Brano da leggere »
"""

Attualità

I libri del mese

Cosa abbiamo letto a maggio in redazione.

di Studio

Momento di yoga tra uomini al parco, 1970 circa (Photo by Keystone/Getty Images)

Emmanuel Carrère, Yoga (Adelphi)
Trad. di Lorenza Di Lella, Francesca Scala

È difficile avere un’idea precisa di Yoga, l’ultimo libro di Emmanuel Carrère. È difficile perché è un libro che si può tagliare a pezzi, salvarne un paio e buttarne qualche altro, ma dove non si capisce neanche se i pezzi da salvare, le pagine da ricordare, siano tali grazie a quelle che vorresti dimenticare. Innanzitutto per ritrovare, almeno un po’, il grande scrittore che abbiamo conosciuto, bisogna superare le prime 130 pagine e sono pagine discretamente irritanti, a metà tra il self-help e degli appunti di auto-analisi, che a quanto pare sono l’inizio di quello che voleva essere un manuale sullo yoga e la meditazione, e che ci si chiede perché non siano state cestinate.

"""

Estratti del dataset »

"""

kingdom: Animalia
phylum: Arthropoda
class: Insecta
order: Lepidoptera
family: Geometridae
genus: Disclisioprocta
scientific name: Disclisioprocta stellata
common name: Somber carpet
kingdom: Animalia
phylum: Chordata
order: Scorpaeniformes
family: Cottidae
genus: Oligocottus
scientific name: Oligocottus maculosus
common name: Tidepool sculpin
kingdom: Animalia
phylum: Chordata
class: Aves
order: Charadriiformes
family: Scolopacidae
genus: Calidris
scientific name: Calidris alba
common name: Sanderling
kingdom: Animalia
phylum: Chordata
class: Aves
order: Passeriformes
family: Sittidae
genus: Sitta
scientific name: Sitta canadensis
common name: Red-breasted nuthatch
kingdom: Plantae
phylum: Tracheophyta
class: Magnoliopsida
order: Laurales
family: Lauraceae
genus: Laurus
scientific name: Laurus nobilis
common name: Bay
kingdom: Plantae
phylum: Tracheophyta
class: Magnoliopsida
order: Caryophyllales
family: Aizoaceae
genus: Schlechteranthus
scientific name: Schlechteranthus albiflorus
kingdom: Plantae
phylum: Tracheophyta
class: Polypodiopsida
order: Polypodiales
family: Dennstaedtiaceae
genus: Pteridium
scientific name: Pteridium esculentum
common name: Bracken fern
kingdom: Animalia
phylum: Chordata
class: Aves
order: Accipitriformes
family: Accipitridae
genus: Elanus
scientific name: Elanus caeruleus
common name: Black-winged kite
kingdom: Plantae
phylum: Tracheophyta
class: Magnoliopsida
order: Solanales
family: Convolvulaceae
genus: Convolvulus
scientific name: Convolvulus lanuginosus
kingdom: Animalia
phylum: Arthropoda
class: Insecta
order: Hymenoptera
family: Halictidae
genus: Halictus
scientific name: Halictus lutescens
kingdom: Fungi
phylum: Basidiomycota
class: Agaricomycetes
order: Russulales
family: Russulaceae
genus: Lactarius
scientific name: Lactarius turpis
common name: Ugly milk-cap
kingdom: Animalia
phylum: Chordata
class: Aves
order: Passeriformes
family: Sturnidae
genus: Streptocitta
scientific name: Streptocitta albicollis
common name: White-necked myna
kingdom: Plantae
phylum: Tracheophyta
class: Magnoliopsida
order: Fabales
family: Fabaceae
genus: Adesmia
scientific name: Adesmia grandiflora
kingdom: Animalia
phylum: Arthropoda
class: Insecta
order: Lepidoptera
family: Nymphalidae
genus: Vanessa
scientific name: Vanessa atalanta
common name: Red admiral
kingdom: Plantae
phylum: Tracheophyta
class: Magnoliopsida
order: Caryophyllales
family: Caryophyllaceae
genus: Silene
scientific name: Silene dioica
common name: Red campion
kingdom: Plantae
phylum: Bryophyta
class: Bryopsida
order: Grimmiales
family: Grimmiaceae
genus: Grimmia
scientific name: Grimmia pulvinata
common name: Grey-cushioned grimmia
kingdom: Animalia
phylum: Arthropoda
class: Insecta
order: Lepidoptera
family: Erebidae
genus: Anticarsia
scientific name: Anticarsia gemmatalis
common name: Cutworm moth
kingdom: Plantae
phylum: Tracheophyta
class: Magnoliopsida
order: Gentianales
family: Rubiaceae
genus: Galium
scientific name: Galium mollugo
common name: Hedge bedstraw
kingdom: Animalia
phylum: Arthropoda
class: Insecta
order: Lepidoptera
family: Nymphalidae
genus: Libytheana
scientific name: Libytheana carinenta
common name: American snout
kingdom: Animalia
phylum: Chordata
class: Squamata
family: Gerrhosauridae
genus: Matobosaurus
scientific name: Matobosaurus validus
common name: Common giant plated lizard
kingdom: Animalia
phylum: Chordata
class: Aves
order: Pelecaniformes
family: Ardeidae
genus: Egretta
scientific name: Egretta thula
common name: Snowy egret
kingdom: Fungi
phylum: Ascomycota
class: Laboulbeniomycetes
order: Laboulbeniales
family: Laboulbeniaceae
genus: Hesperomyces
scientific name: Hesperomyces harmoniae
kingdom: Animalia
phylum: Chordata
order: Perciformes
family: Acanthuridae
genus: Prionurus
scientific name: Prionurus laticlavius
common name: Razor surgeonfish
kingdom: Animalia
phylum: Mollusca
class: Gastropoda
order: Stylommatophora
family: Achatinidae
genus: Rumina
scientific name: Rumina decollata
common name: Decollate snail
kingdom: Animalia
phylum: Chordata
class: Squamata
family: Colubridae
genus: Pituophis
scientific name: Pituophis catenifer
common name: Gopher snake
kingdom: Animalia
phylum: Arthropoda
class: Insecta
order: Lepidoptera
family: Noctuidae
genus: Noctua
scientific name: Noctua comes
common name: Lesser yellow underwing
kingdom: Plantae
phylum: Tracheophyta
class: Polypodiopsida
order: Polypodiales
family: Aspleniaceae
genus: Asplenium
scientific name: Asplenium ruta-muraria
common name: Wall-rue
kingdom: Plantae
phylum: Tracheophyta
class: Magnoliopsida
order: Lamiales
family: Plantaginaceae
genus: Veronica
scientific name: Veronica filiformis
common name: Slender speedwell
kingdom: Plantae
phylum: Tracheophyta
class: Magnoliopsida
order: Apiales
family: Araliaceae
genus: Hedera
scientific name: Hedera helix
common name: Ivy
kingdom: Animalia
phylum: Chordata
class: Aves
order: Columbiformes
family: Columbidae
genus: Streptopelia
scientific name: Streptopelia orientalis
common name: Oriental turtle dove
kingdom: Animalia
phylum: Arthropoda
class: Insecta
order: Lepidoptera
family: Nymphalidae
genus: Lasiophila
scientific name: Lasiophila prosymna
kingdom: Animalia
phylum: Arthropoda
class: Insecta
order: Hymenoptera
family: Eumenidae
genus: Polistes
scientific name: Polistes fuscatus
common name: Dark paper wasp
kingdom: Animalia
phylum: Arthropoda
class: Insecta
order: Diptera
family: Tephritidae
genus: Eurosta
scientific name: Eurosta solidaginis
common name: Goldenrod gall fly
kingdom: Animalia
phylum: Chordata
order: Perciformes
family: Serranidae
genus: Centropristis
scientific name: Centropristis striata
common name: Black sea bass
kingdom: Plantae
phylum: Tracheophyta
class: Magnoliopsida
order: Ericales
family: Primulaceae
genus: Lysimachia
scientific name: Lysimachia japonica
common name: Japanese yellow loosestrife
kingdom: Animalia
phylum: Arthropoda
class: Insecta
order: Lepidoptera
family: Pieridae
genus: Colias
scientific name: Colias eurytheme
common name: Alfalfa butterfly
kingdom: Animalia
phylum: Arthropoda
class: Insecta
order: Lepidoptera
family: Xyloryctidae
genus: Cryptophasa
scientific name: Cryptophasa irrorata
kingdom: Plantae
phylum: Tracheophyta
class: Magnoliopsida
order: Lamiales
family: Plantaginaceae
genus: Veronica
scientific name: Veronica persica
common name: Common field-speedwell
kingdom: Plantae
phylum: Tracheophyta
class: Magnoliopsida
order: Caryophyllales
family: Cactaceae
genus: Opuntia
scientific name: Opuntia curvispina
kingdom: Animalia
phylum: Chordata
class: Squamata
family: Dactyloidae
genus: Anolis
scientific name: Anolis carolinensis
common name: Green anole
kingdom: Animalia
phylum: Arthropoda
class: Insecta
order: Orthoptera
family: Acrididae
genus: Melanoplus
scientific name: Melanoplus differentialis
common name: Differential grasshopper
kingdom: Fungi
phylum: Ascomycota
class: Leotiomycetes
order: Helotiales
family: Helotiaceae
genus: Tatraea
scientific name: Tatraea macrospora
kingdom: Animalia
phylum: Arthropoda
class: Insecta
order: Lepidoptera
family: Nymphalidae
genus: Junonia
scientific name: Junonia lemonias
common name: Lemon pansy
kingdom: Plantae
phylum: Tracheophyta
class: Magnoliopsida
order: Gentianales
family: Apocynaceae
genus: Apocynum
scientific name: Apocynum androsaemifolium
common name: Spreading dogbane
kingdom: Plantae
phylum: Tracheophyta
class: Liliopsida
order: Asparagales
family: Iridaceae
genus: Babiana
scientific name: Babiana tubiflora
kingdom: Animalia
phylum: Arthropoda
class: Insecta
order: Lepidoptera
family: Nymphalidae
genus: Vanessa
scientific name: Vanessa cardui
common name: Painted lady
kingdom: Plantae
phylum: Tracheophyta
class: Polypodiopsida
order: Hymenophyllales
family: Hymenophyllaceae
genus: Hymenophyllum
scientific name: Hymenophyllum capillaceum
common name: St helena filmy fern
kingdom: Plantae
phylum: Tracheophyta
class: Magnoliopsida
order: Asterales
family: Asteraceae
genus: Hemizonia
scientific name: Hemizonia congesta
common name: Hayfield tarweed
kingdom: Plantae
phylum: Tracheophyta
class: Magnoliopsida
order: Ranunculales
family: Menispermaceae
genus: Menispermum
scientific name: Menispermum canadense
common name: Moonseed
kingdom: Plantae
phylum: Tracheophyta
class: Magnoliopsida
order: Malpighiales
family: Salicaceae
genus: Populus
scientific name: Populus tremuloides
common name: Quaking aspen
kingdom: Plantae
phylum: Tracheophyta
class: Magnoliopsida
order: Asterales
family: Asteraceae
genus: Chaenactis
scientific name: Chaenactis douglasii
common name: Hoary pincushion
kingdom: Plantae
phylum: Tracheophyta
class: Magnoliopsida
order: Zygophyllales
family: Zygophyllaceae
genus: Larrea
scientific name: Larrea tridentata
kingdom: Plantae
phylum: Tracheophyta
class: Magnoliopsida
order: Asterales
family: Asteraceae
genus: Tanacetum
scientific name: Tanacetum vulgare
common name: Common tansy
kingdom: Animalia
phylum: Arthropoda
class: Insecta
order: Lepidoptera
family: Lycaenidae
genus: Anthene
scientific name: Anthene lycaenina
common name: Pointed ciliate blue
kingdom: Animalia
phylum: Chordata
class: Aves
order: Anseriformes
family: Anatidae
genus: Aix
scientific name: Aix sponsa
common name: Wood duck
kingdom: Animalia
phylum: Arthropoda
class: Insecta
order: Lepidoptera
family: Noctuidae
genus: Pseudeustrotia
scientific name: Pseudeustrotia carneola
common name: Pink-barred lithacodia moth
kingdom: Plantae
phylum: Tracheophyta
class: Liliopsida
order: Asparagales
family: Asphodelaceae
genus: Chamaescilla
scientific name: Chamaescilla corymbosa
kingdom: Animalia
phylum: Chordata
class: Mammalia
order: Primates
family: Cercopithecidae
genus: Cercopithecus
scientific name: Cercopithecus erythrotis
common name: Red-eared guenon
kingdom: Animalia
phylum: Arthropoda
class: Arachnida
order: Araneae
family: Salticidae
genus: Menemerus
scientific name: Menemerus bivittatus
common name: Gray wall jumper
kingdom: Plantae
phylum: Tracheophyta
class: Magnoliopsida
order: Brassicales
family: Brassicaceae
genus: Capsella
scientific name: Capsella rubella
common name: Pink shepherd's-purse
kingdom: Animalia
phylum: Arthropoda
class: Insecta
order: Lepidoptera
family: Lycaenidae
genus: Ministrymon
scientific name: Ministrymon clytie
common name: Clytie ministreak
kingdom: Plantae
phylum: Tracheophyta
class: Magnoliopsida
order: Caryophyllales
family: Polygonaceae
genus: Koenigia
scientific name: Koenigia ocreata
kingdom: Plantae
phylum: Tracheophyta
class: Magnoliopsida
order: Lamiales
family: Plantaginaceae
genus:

"""

Esercizio proposto »
Ripeti alla lettera la parte della recensione di Yoga che parte da "Trad. di Lorenza" e prosegue fino a "siano state cestinate.".

Esercizio svolto »
Trad. di Lorenza Di Lella, Francesca Scala

È difficile avere un’idea precisa di Yoga, l’ultimo libro di Emmanuel Carrère. È difficile perché è un libro che si può tagliare a pezzi, salvarne un paio e buttarne qualche altro, ma dove non si capisce neanche se i pezzi da salvare, le pagine da ricordare, siano tali grazie a quelle che vorresti dimenticare. Innanzitutto per ritrovare, almeno un po’, il grande scrittore che abbiamo conosciuto, bisogna superare le prime 130 pagine e sono pagine discretamente irritanti, a metà tra il self-help e degli appunti di auto-analisi, che a quanto pare sono l’inizio di quello che voleva essere un manuale sullo yoga e la meditazione, e che ci si chiede perché non siano state cestinate.